Family Moab

Family Moab
In Arches National Park

Wednesday, April 6, 2011

Tidings from Nogales

Maria came up to my shoulder, her bright orange t-shirt leaping out at me despite her small stature. I interviewed her in a halting combination of Spanish and English (her English was better than my Spanish) and tried to jot down notes while balancing in the middle of the bus-depot waiting area. Deported men and women occupied striped bus seats on all sides of us while others milled around the folding card table staffed by young volunteers for No More Deaths(www.nomoredeaths.org) , who wielded cell phones and long lists of people waiting to call relatives in the United States or Mexico. Many had not yet had the chance to tell family members if they were alive or dead.

Maria's story is typical in many ways, but it did not feel typical or trite in any way as I wrote down the events that had befallen her. Her worry, frustration and fear made every stroke of my pen personal and gave her words longevity in my mind and heart. She is nearing 50 years old and has been married for five years to a US Citizen in Delaware, about 15 years older than she. They had tried to adjust her US status but that is difficult today, under our current laws even if one is married to a citizen. Then, disaster struck her family in Puebla, Mexico, and she had to go to them without proper documents.

After her family crisis was resolved, Maria and her brother returned to the border, about 30 hours from her home town. Maria was desperate to be with her husband, who has health issues and relies on her care. Without documents, the siblings joined a group crossing the border on foot. Shortly after they started their journey, they were robbed by cholos, armed bandits. Maria's eyes grew wide as she recalled: "they made us take off all our clothes except for our underwear - it was so embarrassing! Then they made us kneel and put our hands behind our heads. They put a gun behind us and took everything we had. It was terrible." She cried. I did, too.
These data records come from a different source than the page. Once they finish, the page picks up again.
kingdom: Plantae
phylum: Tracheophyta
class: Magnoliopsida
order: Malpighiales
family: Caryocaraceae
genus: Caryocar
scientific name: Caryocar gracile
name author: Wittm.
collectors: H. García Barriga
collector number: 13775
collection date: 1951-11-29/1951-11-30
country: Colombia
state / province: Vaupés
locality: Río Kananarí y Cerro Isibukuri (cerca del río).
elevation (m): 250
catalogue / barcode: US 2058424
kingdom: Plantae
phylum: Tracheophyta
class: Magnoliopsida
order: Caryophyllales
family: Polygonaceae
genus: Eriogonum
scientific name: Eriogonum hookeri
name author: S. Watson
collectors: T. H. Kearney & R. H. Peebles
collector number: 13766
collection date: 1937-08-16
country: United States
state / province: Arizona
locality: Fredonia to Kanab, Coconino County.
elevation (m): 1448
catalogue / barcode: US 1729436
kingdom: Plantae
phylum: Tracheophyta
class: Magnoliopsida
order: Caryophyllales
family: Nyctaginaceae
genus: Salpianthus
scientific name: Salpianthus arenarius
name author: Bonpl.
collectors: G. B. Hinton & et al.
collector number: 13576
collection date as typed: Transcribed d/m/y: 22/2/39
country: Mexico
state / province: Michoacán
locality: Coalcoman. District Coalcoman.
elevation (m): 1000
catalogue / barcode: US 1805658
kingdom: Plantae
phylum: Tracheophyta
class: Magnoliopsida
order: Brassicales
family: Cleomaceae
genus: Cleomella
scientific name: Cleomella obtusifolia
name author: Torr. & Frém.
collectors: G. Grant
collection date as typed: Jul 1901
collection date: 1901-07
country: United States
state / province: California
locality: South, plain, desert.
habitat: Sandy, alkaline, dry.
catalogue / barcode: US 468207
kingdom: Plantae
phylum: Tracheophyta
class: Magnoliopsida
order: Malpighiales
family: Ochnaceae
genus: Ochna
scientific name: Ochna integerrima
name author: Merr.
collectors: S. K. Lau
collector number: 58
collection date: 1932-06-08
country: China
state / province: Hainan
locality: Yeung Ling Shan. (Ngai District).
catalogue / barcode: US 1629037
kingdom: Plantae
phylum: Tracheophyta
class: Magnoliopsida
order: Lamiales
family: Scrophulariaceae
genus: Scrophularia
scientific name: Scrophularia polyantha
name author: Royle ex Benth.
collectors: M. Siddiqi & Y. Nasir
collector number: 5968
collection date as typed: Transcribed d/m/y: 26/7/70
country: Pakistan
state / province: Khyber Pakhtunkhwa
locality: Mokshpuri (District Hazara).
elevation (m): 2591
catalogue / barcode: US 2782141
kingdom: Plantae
The group was picked up by Border Patrol and separated. Maria lost track of her brother - she did not see him at the deportation center in Tucson where she was "voluntarily repatriated." That means she agreed to go back to Mexico willingly instead of going to jail in the US. She was taken to Nogales, Mexico, without possessions of any kind. When I met her she was waiting for her turn at the cell phone to call the Mexican Embassy in Tucson and find out information about her brother. She had been able to call her husband, and her family in Puebla, but no one had heard from her brother.

I asked what she was going to do next, and she said she had no idea. "I'm so worried for my husband," she said. My husband was with me at the bus station, and both of us were shaken by Maria's story, just one of hundreds that can be heard in Nogales every week. I felt both lucky and wrong to walk out of the bus station and across the border with him, my life tied up with a bow while hers lay in shambles.